P1 vs P1E32 vs P1E16 vs P2 cycle counting benchmark comparison!

jmg · 2014-04-05 15:24

Bill Henning wrote: »

jmg suggested that we can flag a slot as unassigned, as a power saving measure. I am not sure how that would help save power, I'd rather drop a cogs multiplier, or cogstop it (which presumably freezes its power usage)

COGSTOP of course works, but you have just lost a COG - so it is a rather blunt instrument.
COG dividers will work, but need a little care with interactions with COG slot assignments, and it all gets harder to understand.,

There is only one COG slot assignment block, and is it small RAM, so it can be more comprehensive, my expanded idea is to flesh out thus :

* Expand the table size have both Power and HUB Alloc fields, 8b + 3b, and bump to 32 or 64. entries
* Add a Wrap counter(or equiv), to allow good control of less than 8 COGs

This is a tiny RAM just 44 or 88 bytes, ( or 48/96 bytes, if the design pops the WRAP control into a RAM bit column)

There is now a single array that manages both Power Envelope control, and Hub BW.
Users choose by simple mapping, which COGS get what share of the resources of Power Envelope control, and Hub BW

One COG could be given 100% Power, and 50% COG BW, or 50% Power and 50% COG BW, and the others could
go as small as 1/32 or 1/64 of the power envelope (~3% or 1.5% quanta on both Hub BW and Power Envelope)

This is all 100% deterministic, with no surprises, and controlled from a single place. Easy to SW report, and generate the table.

This would work for both P2 and P1E, and it would be slightly larger on P1E.

Addit: I think this could even widen to work to the COG-Task level, in a 4 COG design.
It is a similar time-scan-mapping as tasks use now.

RossH · 2014-04-05 17:12

Hi Bill,

Interesting. So for string-type operations the P16X32B would be twice as fast as the P1. But of course string-type operations are a miniscule percentage of most programs, and for pure cog operations the P16X32B would be five times faster, and for most LMM applications it would be somewhere between 2 and 4 times faster (depending on caching).

So, overall, we could expect the P16X32B to be pretty close to 4 times faster than the P1? With 256KB RAM and 64 I/O pins?

I'd buy that for a dollar!

Ross.

Bill Henning · 2014-04-05 17:21

Thanks Ray.

strlen() is typical of any sequence of code where you have two cog and one hub operation. Heavier hub use would tilt towards the P2.

It is also an excellent example of LMM vs Hubexec, as every instruction has a minimum of one hub access in LMM or hubexec, and two hub accesses roughly 1/3rd of the time.

Pure cog code would show less of an advantage for the P2, but it is much more rare.

Cluso99 wrote: »

Bill,
Nice job.

But strmove and strcopy are hardly normal instructions so may heavily skew results. As you know, numbers can always be made to fit a desired scenario.

## Dataset entries:
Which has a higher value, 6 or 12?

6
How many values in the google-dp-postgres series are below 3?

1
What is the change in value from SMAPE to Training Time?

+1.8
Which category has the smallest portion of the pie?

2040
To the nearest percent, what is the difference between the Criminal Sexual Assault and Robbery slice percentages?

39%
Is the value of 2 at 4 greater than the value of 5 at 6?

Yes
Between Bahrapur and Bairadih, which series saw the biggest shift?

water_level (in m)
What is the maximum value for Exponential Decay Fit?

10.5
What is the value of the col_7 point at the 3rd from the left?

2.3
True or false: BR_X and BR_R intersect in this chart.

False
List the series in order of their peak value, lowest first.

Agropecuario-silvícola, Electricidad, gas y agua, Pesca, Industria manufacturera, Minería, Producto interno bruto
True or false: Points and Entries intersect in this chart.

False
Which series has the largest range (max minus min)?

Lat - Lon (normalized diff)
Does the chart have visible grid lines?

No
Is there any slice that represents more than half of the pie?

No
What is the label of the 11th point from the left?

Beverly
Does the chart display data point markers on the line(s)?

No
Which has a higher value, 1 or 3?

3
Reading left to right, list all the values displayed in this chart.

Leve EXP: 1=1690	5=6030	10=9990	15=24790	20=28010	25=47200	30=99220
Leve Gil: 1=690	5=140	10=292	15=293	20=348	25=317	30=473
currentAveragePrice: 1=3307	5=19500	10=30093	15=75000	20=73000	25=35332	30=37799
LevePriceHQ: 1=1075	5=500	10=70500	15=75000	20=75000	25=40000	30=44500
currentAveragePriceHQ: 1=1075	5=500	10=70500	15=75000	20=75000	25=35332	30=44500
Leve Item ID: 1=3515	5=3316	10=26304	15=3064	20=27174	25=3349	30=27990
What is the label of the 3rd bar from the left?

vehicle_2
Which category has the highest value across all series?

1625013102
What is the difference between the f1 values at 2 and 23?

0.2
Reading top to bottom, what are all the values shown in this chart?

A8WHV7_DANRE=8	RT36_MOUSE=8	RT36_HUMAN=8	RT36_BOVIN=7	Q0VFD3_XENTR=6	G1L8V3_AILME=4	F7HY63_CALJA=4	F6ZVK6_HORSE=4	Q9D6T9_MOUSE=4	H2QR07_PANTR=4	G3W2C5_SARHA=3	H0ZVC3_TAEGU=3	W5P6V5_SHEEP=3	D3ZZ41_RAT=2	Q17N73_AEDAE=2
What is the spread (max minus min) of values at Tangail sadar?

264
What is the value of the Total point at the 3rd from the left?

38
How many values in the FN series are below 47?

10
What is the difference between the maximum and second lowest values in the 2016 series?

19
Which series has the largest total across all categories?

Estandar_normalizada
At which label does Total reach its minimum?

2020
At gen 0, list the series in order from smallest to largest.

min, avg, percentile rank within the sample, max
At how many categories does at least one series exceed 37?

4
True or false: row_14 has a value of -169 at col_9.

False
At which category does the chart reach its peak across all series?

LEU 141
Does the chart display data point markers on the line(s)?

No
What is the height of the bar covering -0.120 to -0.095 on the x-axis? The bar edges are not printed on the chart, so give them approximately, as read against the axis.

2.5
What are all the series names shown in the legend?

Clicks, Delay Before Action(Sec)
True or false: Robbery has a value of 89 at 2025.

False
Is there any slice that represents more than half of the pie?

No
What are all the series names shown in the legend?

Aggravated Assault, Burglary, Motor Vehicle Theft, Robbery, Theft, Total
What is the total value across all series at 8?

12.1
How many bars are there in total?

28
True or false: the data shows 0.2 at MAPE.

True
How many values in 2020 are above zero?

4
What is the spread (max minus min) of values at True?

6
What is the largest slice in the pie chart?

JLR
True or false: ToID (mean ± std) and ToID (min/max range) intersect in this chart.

## Tasks to perform:
1) Write out the part of the cycle-counting benchmark thread above that opens with the words containing "jmg suggested that" and closes with "RAM bit column)".
2) Render this sentence from the cycle-counting benchmark thread into Spanish: "Pure cog code would show less of an advantage for the P2, but it is much more rare."
3) Pick up the P1 versus P2 cycle-counting benchmark thread after its final sentence and write the next part.

## Exercise answers:
1)
jmg suggested that we can flag a slot as unassigned, as a power saving measure. I am not sure how that would help save power, I'd rather drop a cogs multiplier, or cogstop it (which presumably freezes its power usage)

COGSTOP of course works, but you have just lost a COG - so it is a rather blunt instrument.
COG dividers will work, but need a little care with interactions with COG slot assignments, and it all gets harder to understand.,

There is only one COG slot assignment block, and is it small RAM, so it can be more comprehensive, my expanded idea is to flesh out thus :

* Expand the table size have both Power and HUB Alloc fields, 8b + 3b, and bump to 32 or 64. entries
* Add a Wrap counter(or equiv), to allow good control of less than 8 COGs

This is a tiny RAM just 44 or 88 bytes, ( or 48/96 bytes, if the design pops the WRAP control into a RAM bit column)

2) El código puro de cog mostraría una ventaja menor para el P2, pero es mucho más raro.

3)
A P2 cog at the same clock will currently use ~15x the power of the P1 cog. Chip can and will reduce the P2 cog power usage by clock gating, but it still will be a power hog compared to a P1 cog.

There are some ideas that can help both P1E and/or P2...
* Slot allocation. I know you and I both agree (not necessarily on implementation, but it can be fine-tuned).
This would give extra time to the critical cogs, and to the large general cog.
* Cogs not being equal. (I don't recall your stance on this)

Thanks Ray.

strlen() is typical of any sequence of code where you have two cog and one hub operation. Heavier hub use would tilt towards the P2.

It is also an excellent example of LMM vs Hubexec, as every instruction has a minimum of one hub access in LMM or hubexec, and two hub accesses roughly 1/3rd of the time.

Pure cog code would show less of an advantage for the P2, but it is much more rare.

I have no problem whatsoever with unequal cogs, as long we only have two types

Cluso99 wrote: »

Real life means at least one cog needs to be different from the rest. It needs to be...
- the main controlling cog
- capable of large memory (hubexec really helps over LMM)
- non-deterministic
- capable of lapping up unused slots
The remaining cogs need to be...
- lean, mean for driver performance
- deterministic (default)
- lots of them
- low power, relatively fast
- configurable fixed slot allocation (by Cog #0)
- hw assist - Video/Counters for P1; Video/Counters/UART/USB/SERDES for P2
- lots of them removes the need for multi-tasking and multi-threading
Everyone want more hub ram. P1E can give us at least 512KB. Maybe with these above refinements, the P2 can get 512KB too?

Therefore, I suggest Cog #0 be different..
- The large controlling cog, hubexec, culled for large programs without being lumbered with the extras such as video etc. Perhaps just raw I/O.
All other cogs be lean and mean...
- Culled for lean driver performance

Perhaps with these changes we can get to a power efficient P2 design in 180nm ???

I suggest we need at an absolute minimum TWO "super cogs". One for high resolution video, One for C code. Four would be much better.

I am perfectly happy with tasks, they can be deterministic. Map the cog memory as 128 longs per cog, give hub access slot to each task within a cog round robbin, presto, 100% deterministic baby cogs with 16 cycle hub access (assuming total of 4 cogs).

That maps a 4 cogs P2 into two super cogs, and eight baby cogs. Likely the video cog will have two spare tasks, mind you, not as deterministic.

Having said that, I'd also be OK with two P2 and say 8 P1 cogs (two cycle per instruction), or even more P1 cogs (four cycle per instruction).

I am dead set against not having at least two P2 cogs, as it rules out high rez video, and also rules out great compiled code performance.

I can be convinced for a mixed approach, and I actually believe the 4 P2 cogs can be configured as I stated - giving 8 baby very capable cogs and two super cogs.

msrobots · 2014-04-05 17:41

RossH,

So, overall, we could expect the P16X32B to be pretty close to 4 times faster than the P1? With 256KB RAM and 64 I/O pins?

I'd buy that for a dollar!

Ross.

Lets give Parallax at least a slightly chance of revenue and pay $10 for that ...

Enjoy!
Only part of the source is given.